Il est une tendance — certains diront une mode — qui voudrait nous faire croire qu’apprendre serait devenu démodé, que le savoir serait inutile et que l’assurance, le mensonge, la calomnie pourraient désormais tenir lieu de compétence.
Il faut résister à cette tentation.
Car derrière l’éloge de l’ignorance se cache souvent l’obscurantisme. Celui-ci commence lorsque l’on méprise ceux qui savent, lorsque l’on ridiculise l’effort, lorsque l’on confond opinion et connaissance et lorsque l’on transforme l’ignorance en fierté.
Apprendre, c’est refuser cette facilité.
Apprendre, c’est accepter humblement de ne pas tout savoir et avoir le courage de vouloir savoir davantage. C’est lire, écouter, observer, chercher, questionner, expérimenter, travailler, parfois échouer et recommencer.
C’est ainsi que se construisent le mérite et l’excellence.
Derrière la compétence d’un médecin, d’un ingénieur, d’un enseignant, d’un artisan, d’un économiste, d’un financier, d’un spécialiste de l’intelligence artificielle, d’un numéricien, d’un artiste ou d’un entrepreneur, il y a des années d’apprentissage, d’efforts et de persévérance. Le talent peut être un don ; l’excellence est presque toujours une conquête.
Mais apprendre n’est pas seulement un moyen de réussir individuellement.
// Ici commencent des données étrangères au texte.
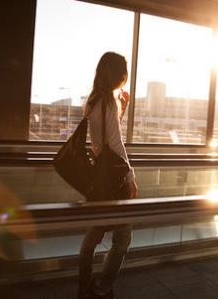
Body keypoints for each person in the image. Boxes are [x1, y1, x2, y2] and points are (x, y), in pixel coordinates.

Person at [78, 52, 138, 299]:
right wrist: (130, 176)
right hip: (113, 179)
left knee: (95, 232)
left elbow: (101, 141)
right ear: (118, 75)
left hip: (98, 177)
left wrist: (121, 109)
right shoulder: (108, 101)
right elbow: (116, 143)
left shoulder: (92, 101)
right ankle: (103, 287)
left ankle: (84, 285)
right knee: (122, 238)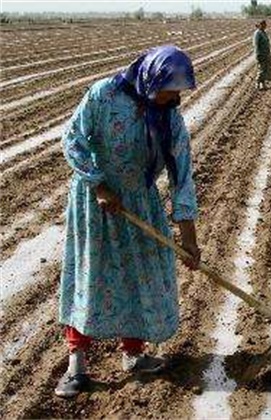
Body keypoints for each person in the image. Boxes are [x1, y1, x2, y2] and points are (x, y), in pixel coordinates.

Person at [55, 45, 201, 398]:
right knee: (92, 274)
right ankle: (77, 365)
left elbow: (182, 177)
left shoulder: (169, 117)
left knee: (142, 274)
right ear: (152, 78)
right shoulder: (104, 95)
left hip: (139, 202)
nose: (173, 99)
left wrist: (189, 239)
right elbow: (72, 140)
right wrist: (100, 185)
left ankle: (133, 355)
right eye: (169, 90)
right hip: (97, 202)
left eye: (178, 92)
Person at [253, 20, 271, 90]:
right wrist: (258, 54)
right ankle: (257, 83)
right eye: (264, 24)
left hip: (266, 54)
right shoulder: (257, 33)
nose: (265, 26)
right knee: (261, 69)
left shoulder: (263, 32)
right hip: (261, 54)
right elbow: (256, 45)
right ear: (260, 25)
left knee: (265, 69)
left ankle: (263, 84)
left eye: (265, 24)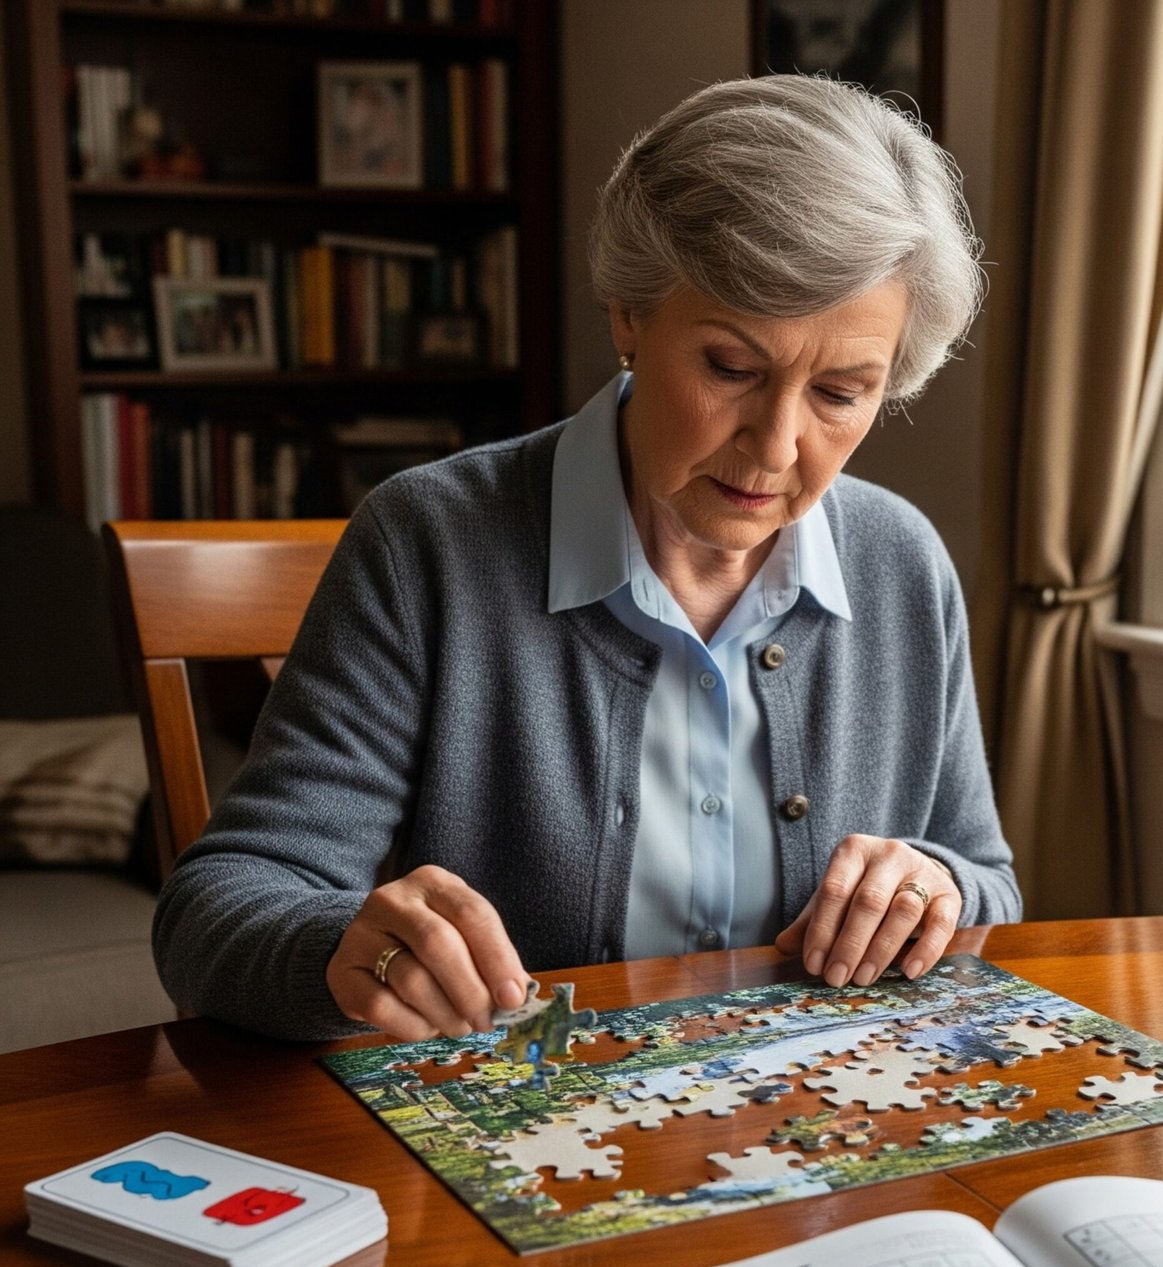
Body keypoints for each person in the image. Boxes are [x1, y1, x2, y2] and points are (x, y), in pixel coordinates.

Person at [152, 75, 1021, 1044]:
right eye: (731, 368)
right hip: (511, 1147)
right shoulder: (426, 545)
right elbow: (215, 910)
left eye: (841, 392)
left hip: (821, 1146)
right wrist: (345, 952)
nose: (777, 446)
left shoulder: (901, 561)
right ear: (628, 316)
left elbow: (987, 879)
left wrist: (934, 885)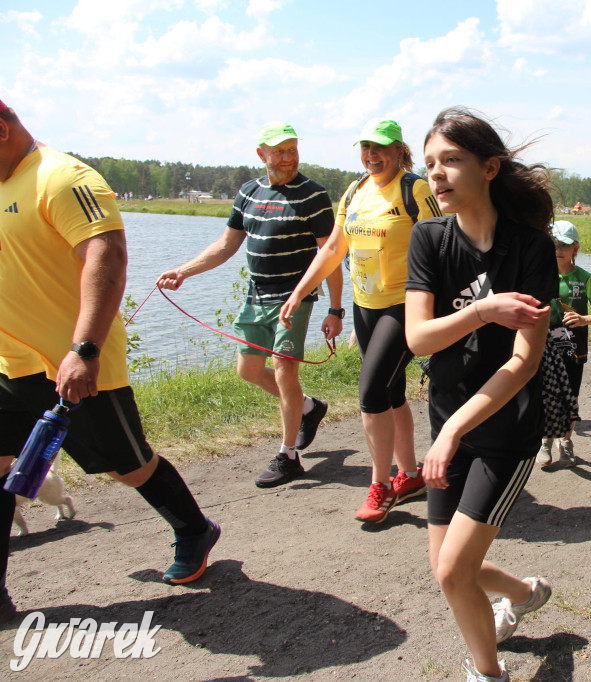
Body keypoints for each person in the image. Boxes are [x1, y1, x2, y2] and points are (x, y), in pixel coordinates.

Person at [0, 99, 221, 625]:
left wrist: (84, 349)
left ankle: (194, 528)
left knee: (128, 467)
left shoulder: (63, 178)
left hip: (74, 364)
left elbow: (108, 255)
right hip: (10, 363)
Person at [405, 107, 556, 682]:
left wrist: (453, 431)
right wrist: (484, 309)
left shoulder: (531, 249)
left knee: (451, 573)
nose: (436, 175)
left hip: (505, 429)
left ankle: (487, 674)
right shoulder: (429, 239)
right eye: (429, 165)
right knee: (447, 567)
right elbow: (419, 338)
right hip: (450, 417)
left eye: (451, 161)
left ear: (490, 168)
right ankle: (523, 592)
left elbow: (523, 363)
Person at [157, 122, 339, 488]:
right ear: (262, 154)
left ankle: (288, 456)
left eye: (292, 149)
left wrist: (335, 310)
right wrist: (183, 271)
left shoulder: (312, 195)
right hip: (257, 297)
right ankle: (307, 407)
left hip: (294, 298)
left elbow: (331, 254)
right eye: (280, 151)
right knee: (248, 371)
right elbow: (226, 246)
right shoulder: (248, 192)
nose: (288, 158)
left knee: (285, 370)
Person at [281, 119, 442, 523]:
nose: (372, 155)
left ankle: (381, 485)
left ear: (398, 149)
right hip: (365, 305)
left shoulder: (414, 189)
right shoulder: (355, 191)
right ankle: (408, 474)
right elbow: (336, 247)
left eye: (380, 148)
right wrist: (301, 291)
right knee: (390, 394)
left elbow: (444, 242)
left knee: (370, 392)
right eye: (365, 147)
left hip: (405, 305)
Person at [539, 220, 591, 469]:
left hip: (574, 347)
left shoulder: (585, 278)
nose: (558, 250)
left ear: (575, 248)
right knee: (546, 394)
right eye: (554, 244)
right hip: (544, 346)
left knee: (571, 397)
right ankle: (545, 440)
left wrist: (583, 319)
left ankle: (565, 442)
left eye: (564, 245)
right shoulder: (539, 274)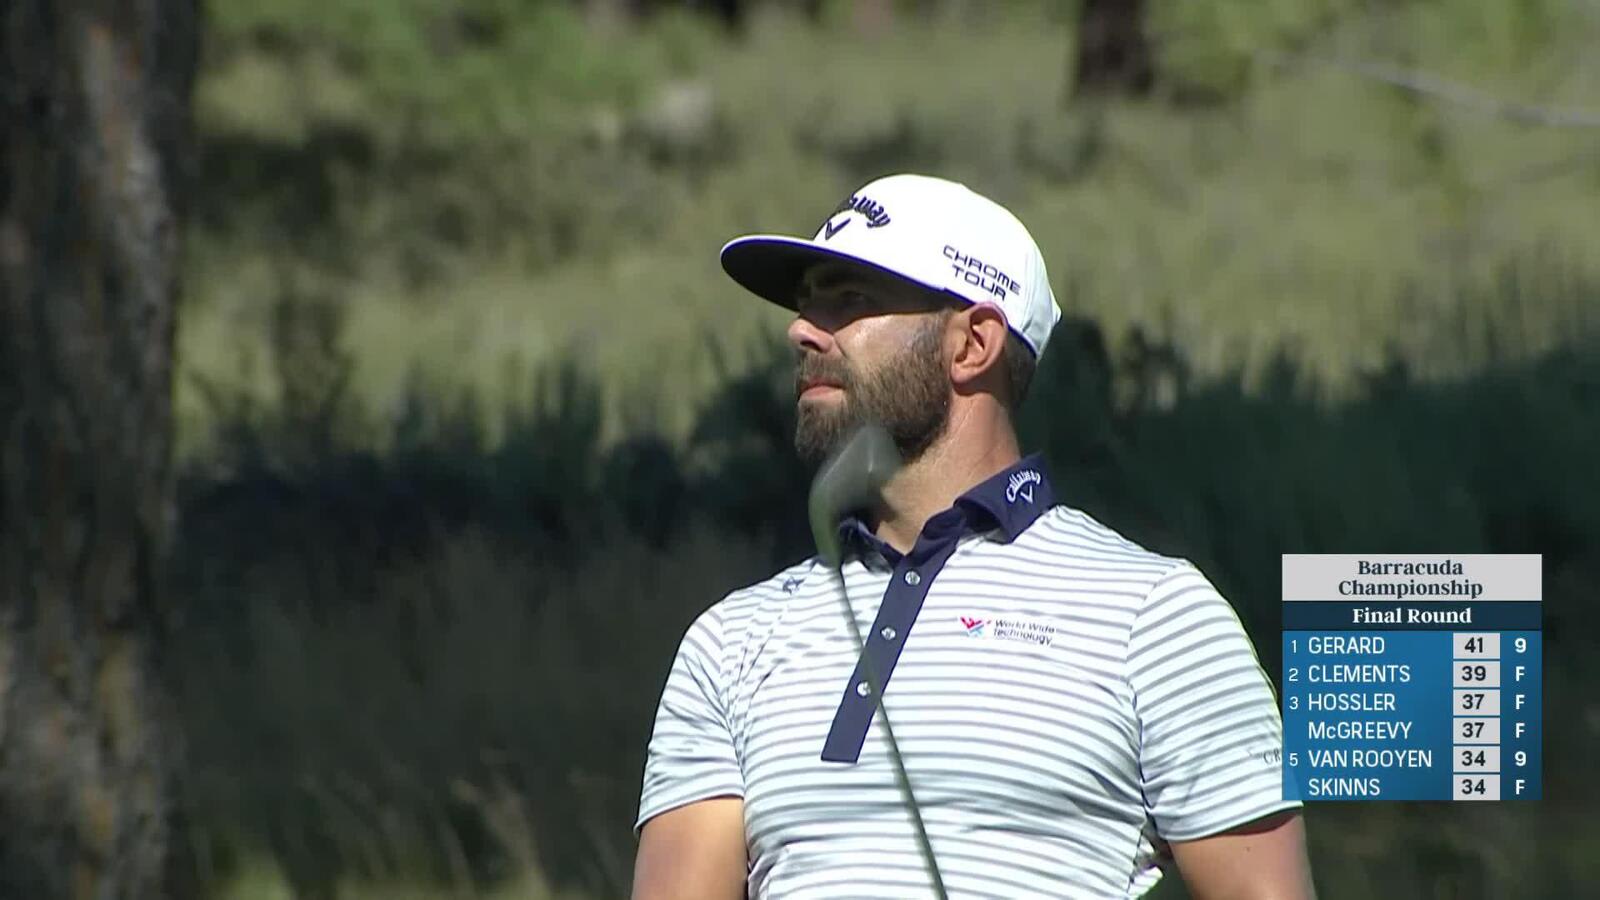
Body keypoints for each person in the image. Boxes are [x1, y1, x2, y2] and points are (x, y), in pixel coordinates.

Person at [632, 174, 1313, 899]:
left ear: (973, 344)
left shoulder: (1156, 614)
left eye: (850, 299)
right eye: (807, 303)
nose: (802, 329)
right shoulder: (733, 638)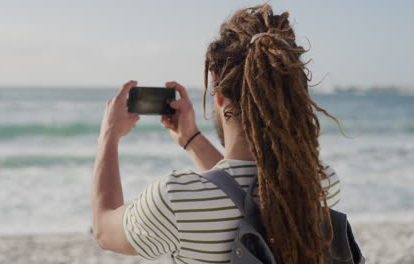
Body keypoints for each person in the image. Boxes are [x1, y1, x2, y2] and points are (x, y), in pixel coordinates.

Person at [91, 4, 342, 264]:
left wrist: (109, 134)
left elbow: (103, 228)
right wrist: (191, 140)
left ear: (219, 94)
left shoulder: (178, 200)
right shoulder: (321, 185)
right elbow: (247, 191)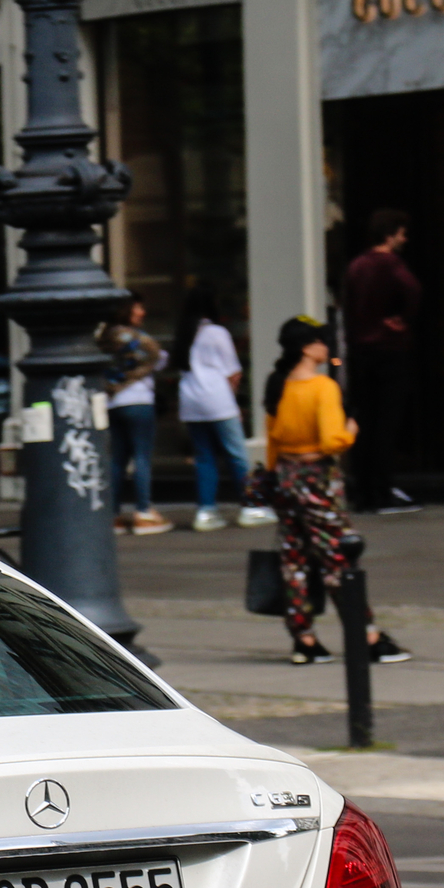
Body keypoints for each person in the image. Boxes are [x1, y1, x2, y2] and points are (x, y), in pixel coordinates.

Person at [258, 316, 407, 668]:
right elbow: (332, 440)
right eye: (322, 341)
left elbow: (272, 442)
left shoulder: (277, 385)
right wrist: (350, 429)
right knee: (338, 555)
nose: (326, 347)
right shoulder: (322, 387)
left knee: (293, 558)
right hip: (316, 478)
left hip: (285, 477)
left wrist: (273, 477)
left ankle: (304, 638)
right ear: (308, 347)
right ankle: (366, 634)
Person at [340, 209, 419, 514]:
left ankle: (362, 490)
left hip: (360, 349)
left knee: (363, 420)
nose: (404, 238)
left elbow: (347, 305)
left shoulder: (357, 266)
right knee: (387, 422)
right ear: (390, 234)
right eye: (400, 232)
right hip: (388, 349)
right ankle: (382, 489)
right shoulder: (392, 265)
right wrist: (402, 319)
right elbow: (413, 290)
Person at [173, 290, 251, 532]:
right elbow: (233, 372)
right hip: (217, 399)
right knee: (236, 454)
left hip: (190, 400)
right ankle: (251, 506)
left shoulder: (184, 333)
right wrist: (233, 402)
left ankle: (206, 510)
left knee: (204, 458)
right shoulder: (217, 332)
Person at [98, 293, 167, 535]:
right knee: (141, 457)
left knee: (117, 459)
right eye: (138, 309)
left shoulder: (104, 337)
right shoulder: (139, 340)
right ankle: (143, 512)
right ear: (127, 310)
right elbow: (159, 358)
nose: (142, 313)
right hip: (139, 400)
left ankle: (113, 514)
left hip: (113, 402)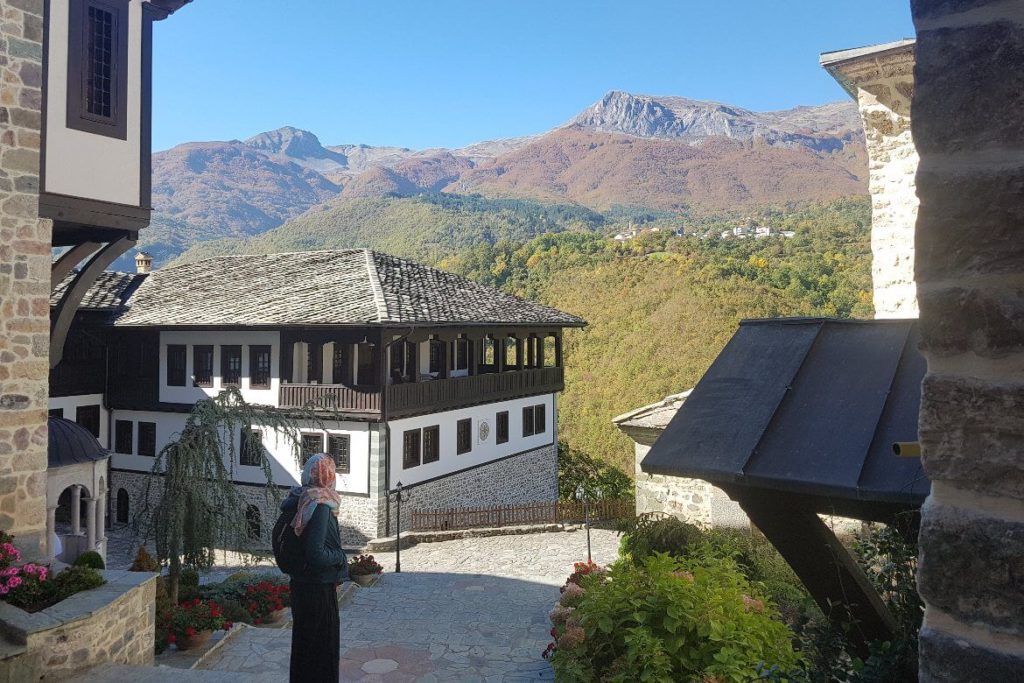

C’est aussi un formidable instrument de justice sociale.
Donner à chaque enfant l’accès au savoir, aux sciences, aux technologies, aux arts, aux lettres, aux métiers et à la culture, c’est lui donner les moyens de conquérir son autonomie, de dépasser les limites de sa naissance et de prendre pleinement sa place dans la société.
La connaissance libère parce qu’elle permet de ne pas subir.
Celui qui apprend comprend mieux le monde, distingue les faits des opinions, reconnaît les manipulations et devient plus difficile à tromper.
Il acquiert la liberté de penser par lui-même.
Apprendre, c’est donc aussi combattre le dogmatisme. Car plus nous apprenons, plus nous découvrons la richesse et la diversité des savoirs, des cultures et des idées. Le véritable savoir ne fabrique pas des esprits soumis : il forme des esprits libres.
À notre jeunesse, il faut le dire avec force : votre avenir est dans la connaissance.
Votre avenir est dans les écoles, les universités, les ateliers, les laboratoires, les entreprises, les exploitations agricoles, les académies sportives, les bibliothèques, mais aussi dans tous les lieux où l’on cherche à comprendre, à créer, à maîtriser un métier et à devenir meilleur.
Apprenez jeunes gens pour réussir, certes, mais surtout apprenez pour être libres, pour être utiles et pour servir.
Car une génération qui apprend prépare la suivante.
Une société qui investit dans le savoir construit son avenir.
Et un peuple qui cesse d’apprendre se condamne à dépendre de ceux qui, ailleurs, continuent d’apprendre, d’inventer et de progresser.
Ne laissons donc jamais l’obscurantisme nous convaincre que l’ignorance est une vertu.
Réhabilitons l’effort. Honorons ceux qui savent. Respectons ceux qui enseignent. Encourageons ceux qui cherchent. Donnons à notre jeunesse le goût de comprendre, de créer et de transmettre.
Apprendre, c’est construire sa dignité.
Apprendre, c’est conquérir sa liberté.
Apprendre, c’est préparer l’excellence.
Apprendre, c’est faire reculer l’injustice.
Apprendre, c’est choisir la lumière plutôt que l’obscurité.
Et tant qu’un être humain conserve la volonté d’apprendre, il demeure capable de grandir.
Tant qu’un peuple continue d’apprendre, aucune obscurité ne peut éteindre sa lumière.